30歳くらいの人たちは教育が「ゆとり教育」だったこともあって「ゆとり世代」などと揶揄されている。考えてみると、私も含めたゆとり世代の人は、生まれてこの方「景気がよい」状態を知らない。

経済を動かすのは、国の政府ではなくひとりひとりの個人である。経済規模を示すGDPの内訳をみても、個人の消費が半分以上を占めている。
でも、その個人が消費をしようとしていないから、日本経済は「失われた30年」なんて呼ばれてしまうほど経済が落ち込んでしまった。

言ってしまえば、いま30歳前後のゆとり世代の人たちは物心ついたころから「失われた時」を生きてきたのだ。それだけに、経済の見通しが暗いのは当然でもある。

モノの値段は上がらないし、給料は増えないし、経済は成長しないので、景気は常に上向かない。
みんながお金を使えば経済は好転すると理屈ではわかっていても、それでも「最初の一歩」をだれが踏み出すのかを周りで見ながら、そしてお金を積極的に使うこともなく、安いものを買い続ける。

そうして経済情勢が良くなることもなく、真綿で首を絞めるかのように、徐々に徐々に私たちの生活は悪くなっていっている。そして、こんな状態がずっと続くのが「ふつう」だと思ってしまっているところがある。
どうだろう、我々ゆとり世代の経済の認識は、だいたいこんな感じなのではないか。

私たちはなぜお金を使わないのか。
簡単な話で、お金が手元にあまりないからである。お金があるときには「ちょっとご褒美に」なんてお菓子を買ってみたりするけれども、お金がないときには節制するのが普通だ。

私も少しお金がなかった時期があった。昼ご飯は13時半以降に突然50円になるおにぎりを目指して、職場近くの謎のショップに向かって3つのおにぎりを買っていたものだ。当時は「せめて、500円以上の昼飯を毎日食えるくらい豊かになりたい」と本気で思っていた。手元にお金もないし、将来金を稼げるビジョンもないなら、お金を使おうなんて思うことはない。

お金が手元にないのは、日本経済が低調であるうえ、税金が高いからである。私たちが失われたときを生き続けないようにするためには、日本経済の復調と税負担の低減がまずは必要だ。
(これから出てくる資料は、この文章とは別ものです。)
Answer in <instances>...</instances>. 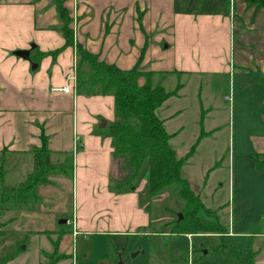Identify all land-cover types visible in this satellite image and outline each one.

そのお膳立てをすることが政府には求められているが、政府は増税と社会保障費の負担を増やしている。実際、この負担を示す「国民負担率」という指標はおよそ50%程度だ。
半分持っていかれてしまえば当然人々は消費をしようなどとは思うまい。

このように消費を活発にしないゆとり世代を見て「現代の若者は心の豊かさを求めている」「さとり世代だ」などと指摘する”有識者”がいる。
これは極めて間抜けな指摘の最たるものであり、私たちは他でもなくモノの豊かさを求めている。
食べ物は腹一杯食べたいし、酒だって飲みたい日もある。修行僧ではあるまいしモノが豊かになったうえではじめて心の豊かさは得られる。

まともに成長する経済を失い続け、そのうえ税負担まで高まる現状で、わたしたちが消費を手控えていることについて「心の豊かさを求めている」と結論づけるような連中は、言葉を選ばずにいえば頭が悪い。ただただ成長を失いゆく年月を日本経済が浪費していくことを問題視するのなら、まずもって増税をはじめとした国民負担の増加など論外である。